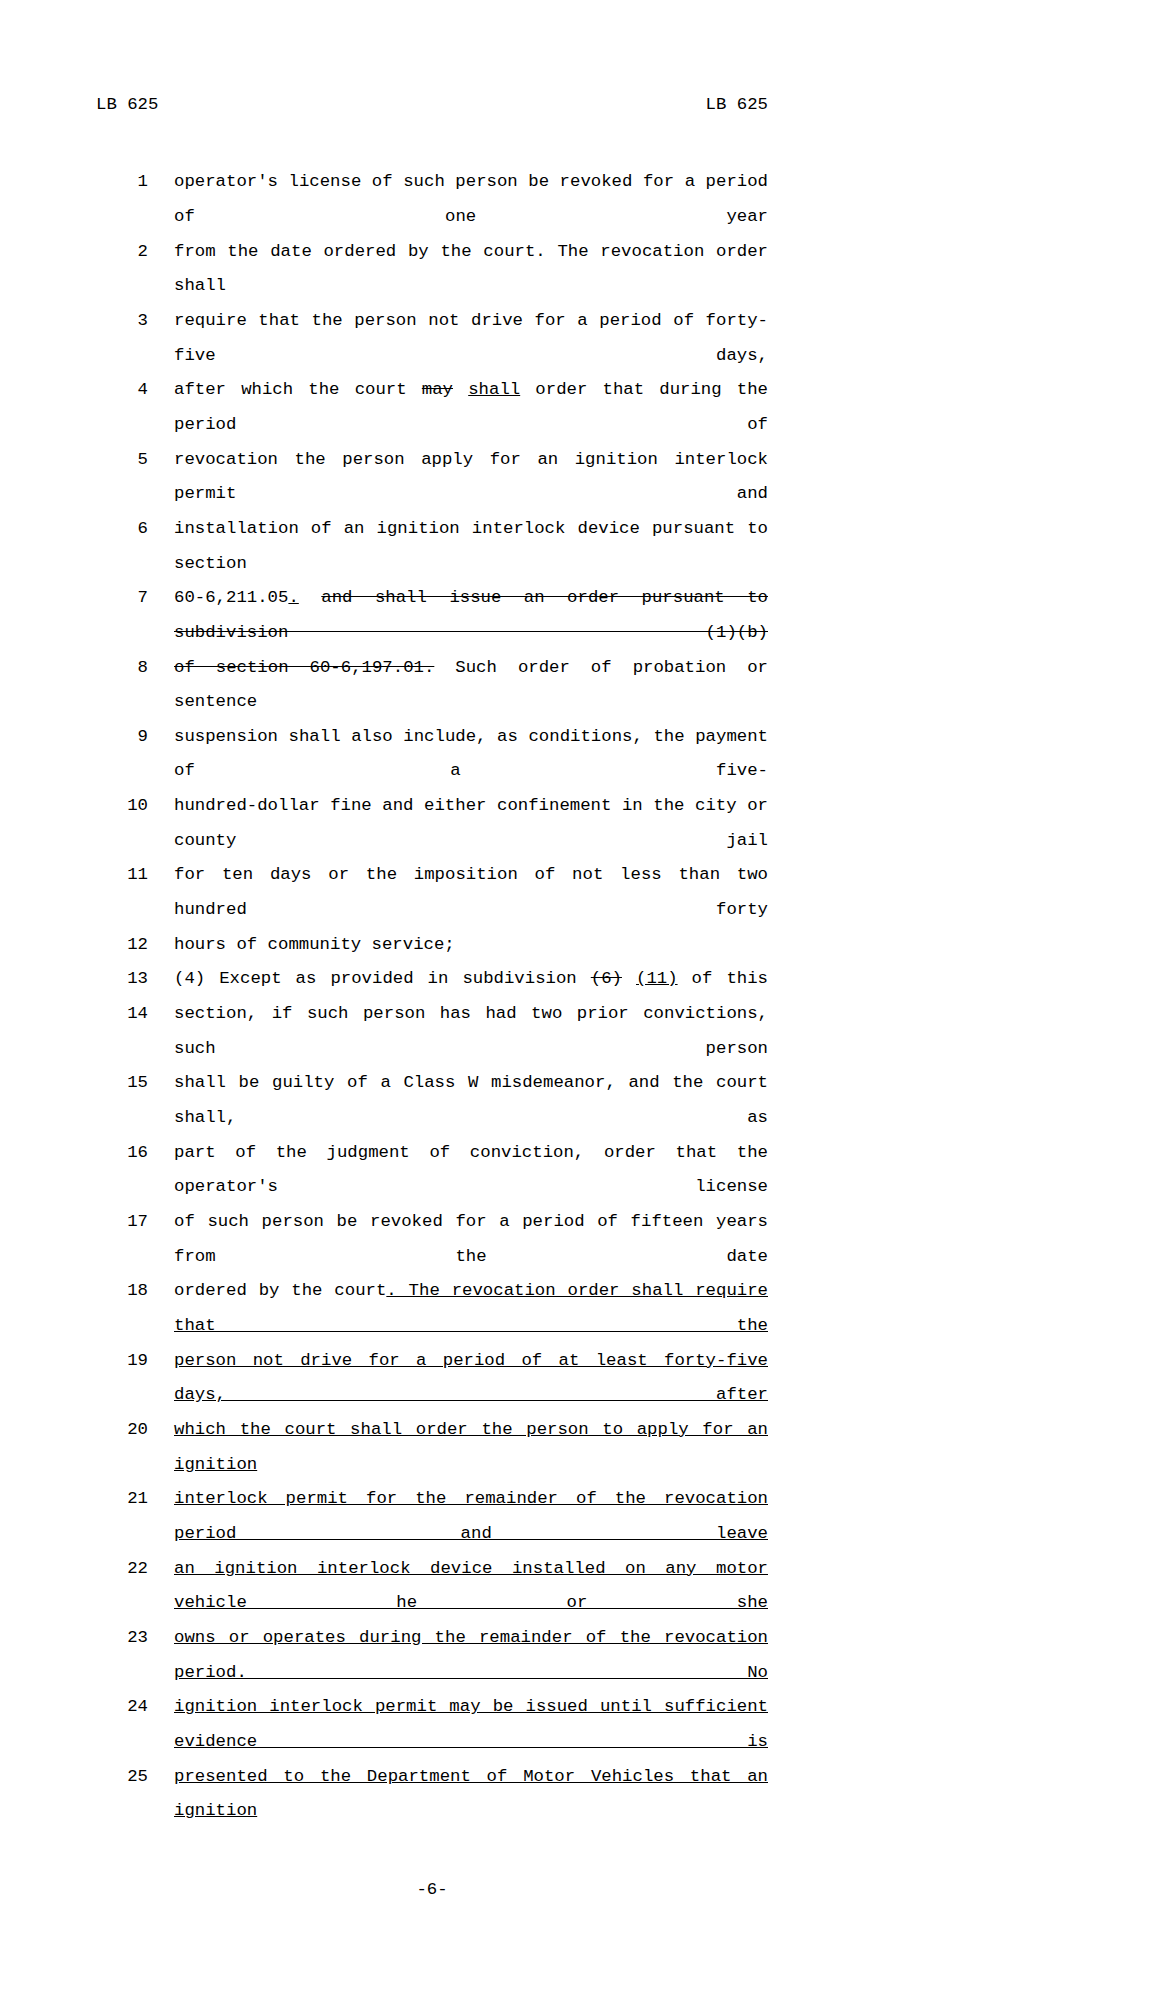LB 625 LB 625
1 operator's license of such person be revoked for a period of one year
2 from the date ordered by the court. The revocation order shall
3 require that the person not drive for a period of forty-five days,
4 after which the court may shall order that during the period of
5 revocation the person apply for an ignition interlock permit and
6 installation of an ignition interlock device pursuant to section
760-6,211.05. and shall issue an order pursuant to subdivision (1)(b)
8 of section 60-6,197.01. Such order of probation or sentence
9 suspension shall also include, as conditions, the payment of a five-
10 hundred-dollar fine and either confinement in the city or county jail
11 for ten days or the imposition of not less than two hundred forty
12 hours of community service;
13(4) Except as provided in subdivision (6) (11) of this
14 section, if such person has had two prior convictions, such person
15 shall be guilty of a Class W misdemeanor, and the court shall, as
16 part of the judgment of conviction, order that the operator's license
17 of such person be revoked for a period of fifteen years from the date
18 ordered by the court. The revocation order shall require that the
19 person not drive for a period of at least forty-five days, after
20 which the court shall order the person to apply for an ignition
21 interlock permit for the remainder of the revocation period and leave
22 an ignition interlock device installed on any motor vehicle he or she
23 owns or operates during the remainder of the revocation period. No
24 ignition interlock permit may be issued until sufficient evidence is
25 presented to the Department of Motor Vehicles that an ignition
-6-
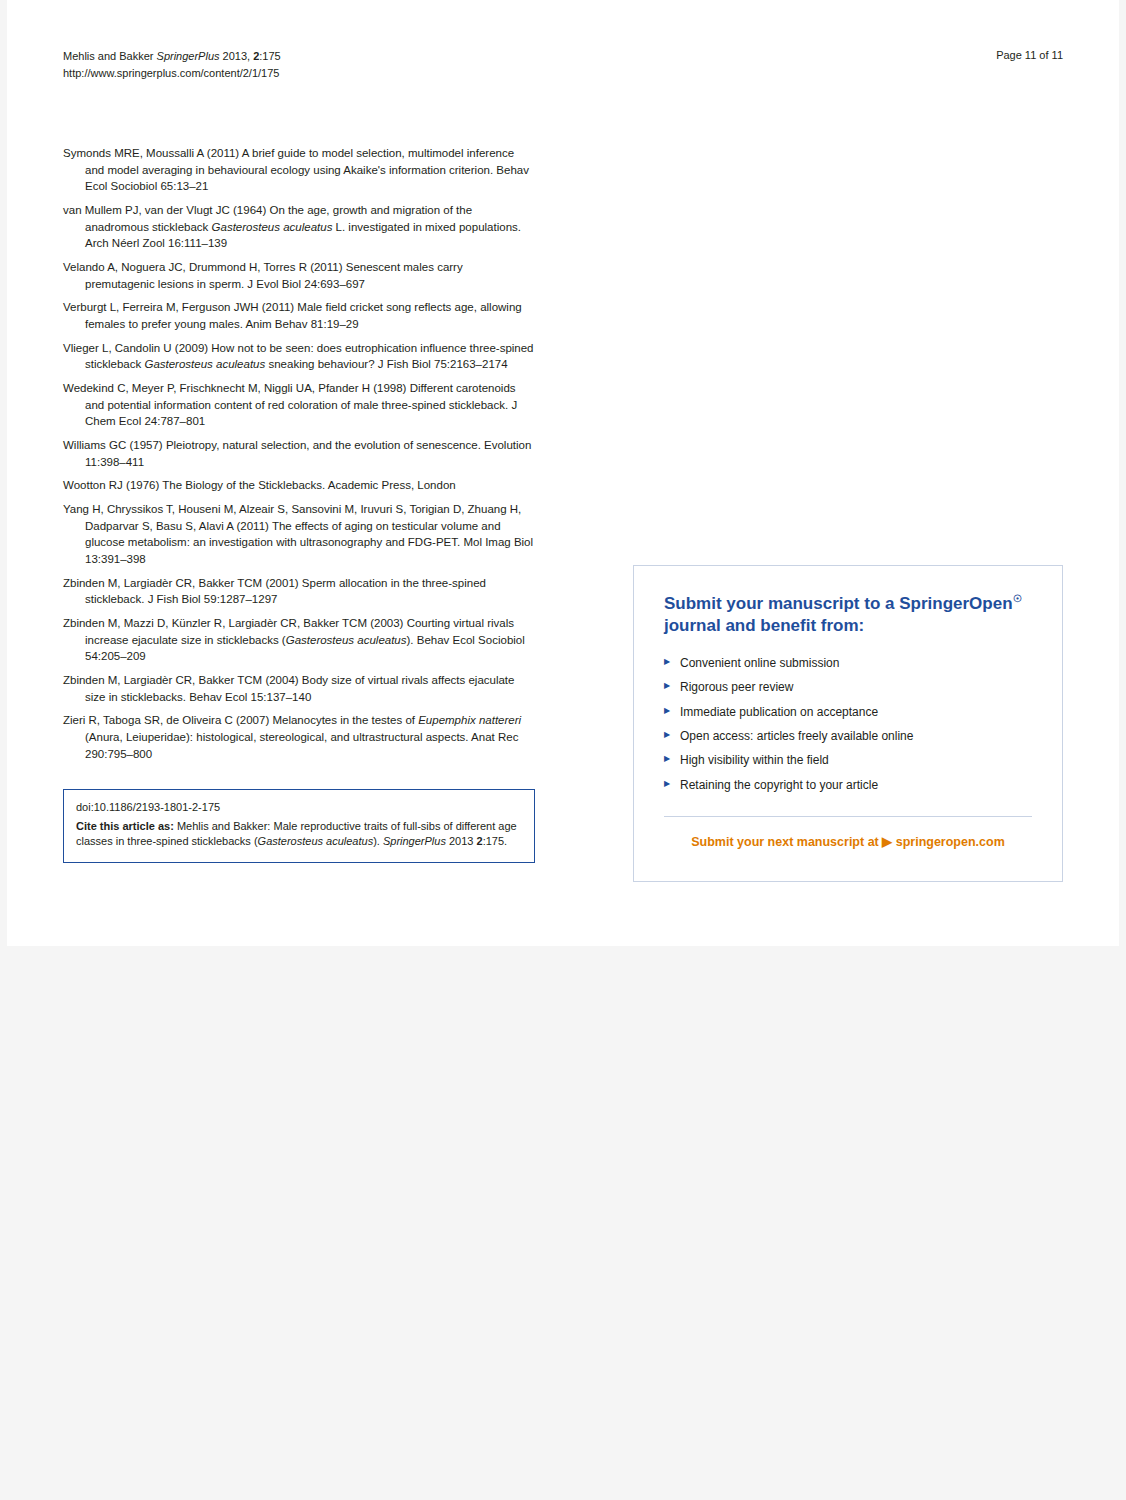Mehlis and Bakker SpringerPlus 2013, 2:175
http://www.springerplus.com/content/2/1/175
Page 11 of 11
Symonds MRE, Moussalli A (2011) A brief guide to model selection, multimodel inference and model averaging in behavioural ecology using Akaike's information criterion. Behav Ecol Sociobiol 65:13–21
van Mullem PJ, van der Vlugt JC (1964) On the age, growth and migration of the anadromous stickleback Gasterosteus aculeatus L. investigated in mixed populations. Arch Néerl Zool 16:111–139
Velando A, Noguera JC, Drummond H, Torres R (2011) Senescent males carry premutagenic lesions in sperm. J Evol Biol 24:693–697
Verburgt L, Ferreira M, Ferguson JWH (2011) Male field cricket song reflects age, allowing females to prefer young males. Anim Behav 81:19–29
Vlieger L, Candolin U (2009) How not to be seen: does eutrophication influence three-spined stickleback Gasterosteus aculeatus sneaking behaviour? J Fish Biol 75:2163–2174
Wedekind C, Meyer P, Frischknecht M, Niggli UA, Pfander H (1998) Different carotenoids and potential information content of red coloration of male three-spined stickleback. J Chem Ecol 24:787–801
Williams GC (1957) Pleiotropy, natural selection, and the evolution of senescence. Evolution 11:398–411
Wootton RJ (1976) The Biology of the Sticklebacks. Academic Press, London
Yang H, Chryssikos T, Houseni M, Alzeair S, Sansovini M, Iruvuri S, Torigian D, Zhuang H, Dadparvar S, Basu S, Alavi A (2011) The effects of aging on testicular volume and glucose metabolism: an investigation with ultrasonography and FDG-PET. Mol Imag Biol 13:391–398
Zbinden M, Largiadèr CR, Bakker TCM (2001) Sperm allocation in the three-spined stickleback. J Fish Biol 59:1287–1297
Zbinden M, Mazzi D, Künzler R, Largiadèr CR, Bakker TCM (2003) Courting virtual rivals increase ejaculate size in sticklebacks (Gasterosteus aculeatus). Behav Ecol Sociobiol 54:205–209
Zbinden M, Largiadèr CR, Bakker TCM (2004) Body size of virtual rivals affects ejaculate size in sticklebacks. Behav Ecol 15:137–140
Zieri R, Taboga SR, de Oliveira C (2007) Melanocytes in the testes of Eupemphix nattereri (Anura, Leiuperidae): histological, stereological, and ultrastructural aspects. Anat Rec 290:795–800
doi:10.1186/2193-1801-2-175
Cite this article as: Mehlis and Bakker: Male reproductive traits of full-sibs of different age classes in three-spined sticklebacks (Gasterosteus aculeatus). SpringerPlus 2013 2:175.
Submit your manuscript to a SpringerOpen☉ journal and benefit from:
Convenient online submission
Rigorous peer review
Immediate publication on acceptance
Open access: articles freely available online
High visibility within the field
Retaining the copyright to your article
Submit your next manuscript at ▶ springeropen.com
______
Only an exact copy is needed: the lines from the opening of the listing through the line with "Velando A, Noguera", both included, minus the pictures.

• _Solution_:
LB 625 LB 625
1 operator's license of such person be revoked for a period of one year
2 from the date ordered by the court. The revocation order shall
3 require that the person not drive for a period of forty-five days,
4 after which the court may shall order that during the period of
5 revocation the person apply for an ignition interlock permit and
6 installation of an ignition interlock device pursuant to section
760-6,211.05. and shall issue an order pursuant to subdivision (1)(b)
8 of section 60-6,197.01. Such order of probation or sentence
9 suspension shall also include, as conditions, the payment of a five-
10 hundred-dollar fine and either confinement in the city or county jail
11 for ten days or the imposition of not less than two hundred forty
12 hours of community service;
13(4) Except as provided in subdivision (6) (11) of this
14 section, if such person has had two prior convictions, such person
15 shall be guilty of a Class W misdemeanor, and the court shall, as
16 part of the judgment of conviction, order that the operator's license
17 of such person be revoked for a period of fifteen years from the date
18 ordered by the court. The revocation order shall require that the
19 person not drive for a period of at least forty-five days, after
20 which the court shall order the person to apply for an ignition
21 interlock permit for the remainder of the revocation period and leave
22 an ignition interlock device installed on any motor vehicle he or she
23 owns or operates during the remainder of the revocation period. No
24 ignition interlock permit may be issued until sufficient evidence is
25 presented to the Department of Motor Vehicles that an ignition
-6-
Mehlis and Bakker SpringerPlus 2013, 2:175
http://www.springerplus.com/content/2/1/175
Page 11 of 11
Symonds MRE, Moussalli A (2011) A brief guide to model selection, multimodel inference and model averaging in behavioural ecology using Akaike's information criterion. Behav Ecol Sociobiol 65:13–21
van Mullem PJ, van der Vlugt JC (1964) On the age, growth and migration of the anadromous stickleback Gasterosteus aculeatus L. investigated in mixed populations. Arch Néerl Zool 16:111–139
Velando A, Noguera JC, Drummond H, Torres R (2011) Senescent males carry premutagenic lesions in sperm. J Evol Biol 24:693–697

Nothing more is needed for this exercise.